### [WHAT IS REQUIRED]
Search the entries below for the word "stand" and copy every line where it appears.

----------

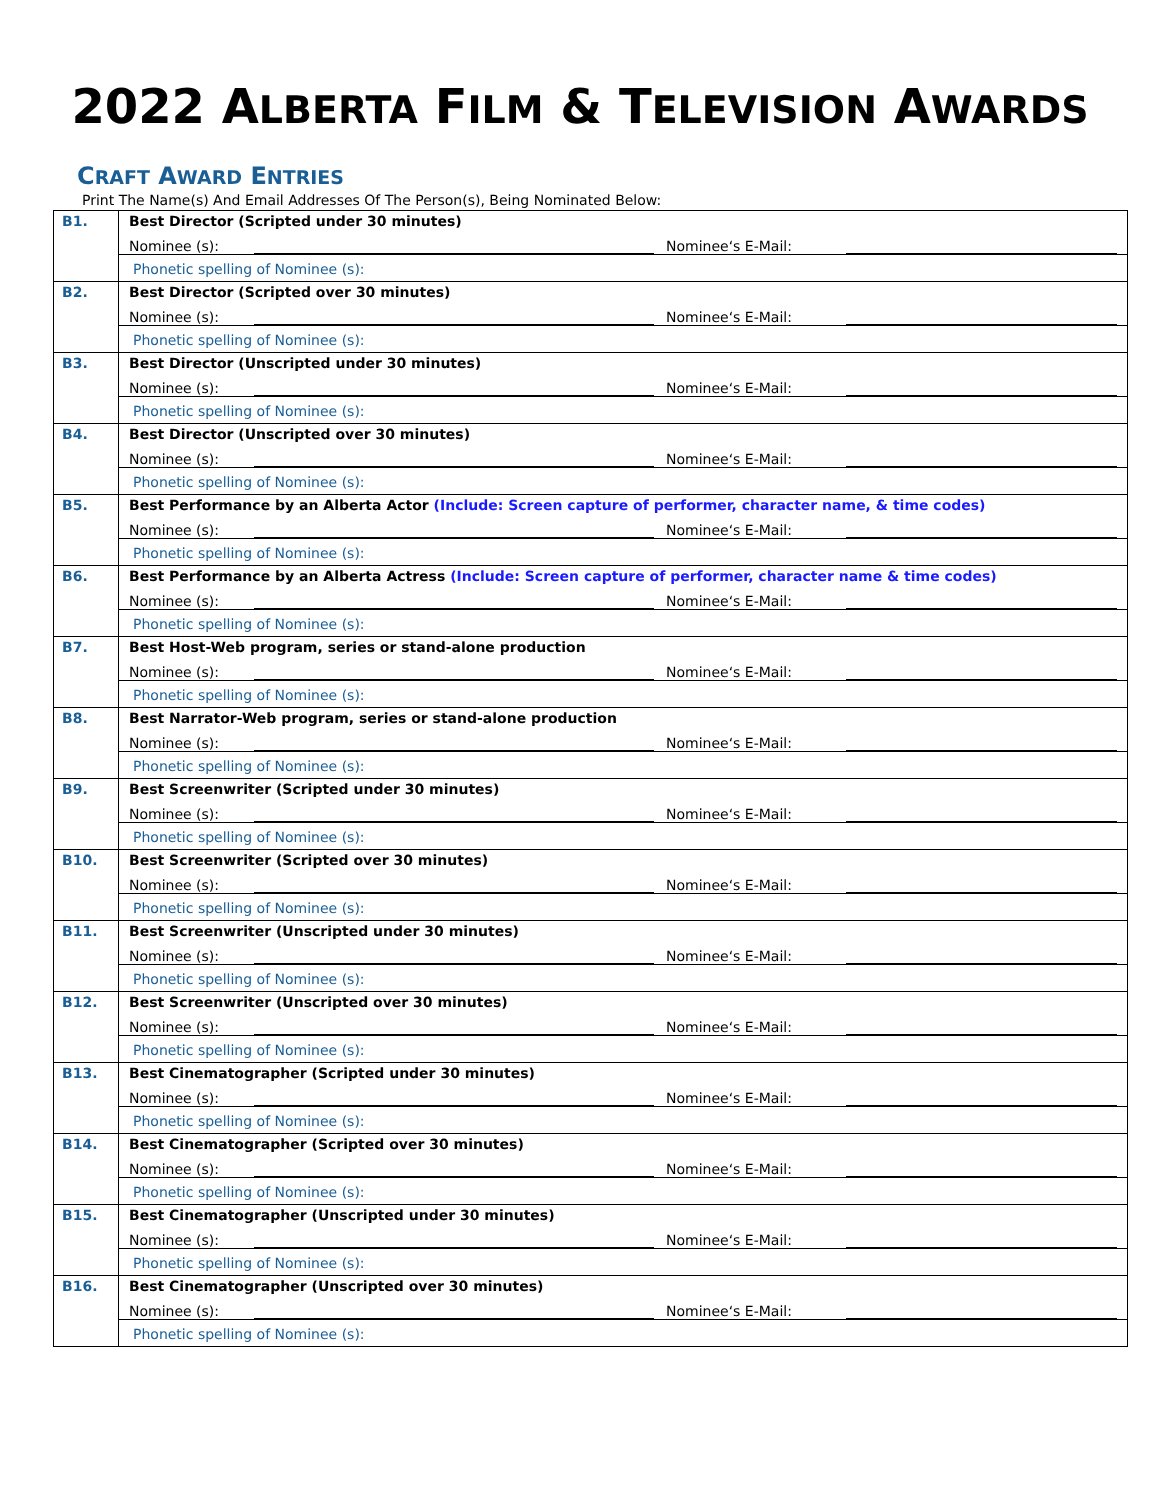2022 ALBERTA FILM & TELEVISION AWARDS
CRAFT AWARD ENTRIES
Print The Name(s) And Email Addresses Of The Person(s), Being Nominated Below:
| B1. | Best Director (Scripted under 30 minutes) Nominee (s): Nominee‘s E-Mail: Phonetic spelling of Nominee (s): |
| B2. | Best Director (Scripted over 30 minutes) Nominee (s): Nominee‘s E-Mail: Phonetic spelling of Nominee (s): |
| B3. | Best Director (Unscripted under 30 minutes) Nominee (s): Nominee‘s E-Mail: Phonetic spelling of Nominee (s): |
| B4. | Best Director (Unscripted over 30 minutes) Nominee (s): Nominee‘s E-Mail: Phonetic spelling of Nominee (s): |
| B5. | Best Performance by an Alberta Actor (Include: Screen capture of performer, character name, & time codes) Nominee (s): Nominee‘s E-Mail: Phonetic spelling of Nominee (s): |
| B6. | Best Performance by an Alberta Actress (Include: Screen capture of performer, character name & time codes) Nominee (s): Nominee‘s E-Mail: Phonetic spelling of Nominee (s): |
| B7. | Best Host-Web program, series or stand-alone production Nominee (s): Nominee‘s E-Mail: Phonetic spelling of Nominee (s): |
| B8. | Best Narrator-Web program, series or stand-alone production Nominee (s): Nominee‘s E-Mail: Phonetic spelling of Nominee (s): |
| B9. | Best Screenwriter (Scripted under 30 minutes) Nominee (s): Nominee‘s E-Mail: Phonetic spelling of Nominee (s): |
| B10. | Best Screenwriter (Scripted over 30 minutes) Nominee (s): Nominee‘s E-Mail: Phonetic spelling of Nominee (s): |
| B11. | Best Screenwriter (Unscripted under 30 minutes) Nominee (s): Nominee‘s E-Mail: Phonetic spelling of Nominee (s): |
| B12. | Best Screenwriter (Unscripted over 30 minutes) Nominee (s): Nominee‘s E-Mail: Phonetic spelling of Nominee (s): |
| B13. | Best Cinematographer (Scripted under 30 minutes) Nominee (s): Nominee‘s E-Mail: Phonetic spelling of Nominee (s): |
| B14. | Best Cinematographer (Scripted over 30 minutes) Nominee (s): Nominee‘s E-Mail: Phonetic spelling of Nominee (s): |
| B15. | Best Cinematographer (Unscripted under 30 minutes) Nominee (s): Nominee‘s E-Mail: Phonetic spelling of Nominee (s): |
| B16. | Best Cinematographer (Unscripted over 30 minutes) Nominee (s): Nominee‘s E-Mail: Phonetic spelling of Nominee (s): |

----------

### [YOUR RESPONSE]
| B7. | Best Host-Web program, series or stand-alone production Nominee (s): Nominee‘s E-Mail: Phonetic spelling of Nominee (s): |
| B8. | Best Narrator-Web program, series or stand-alone production Nominee (s): Nominee‘s E-Mail: Phonetic spelling of Nominee (s): |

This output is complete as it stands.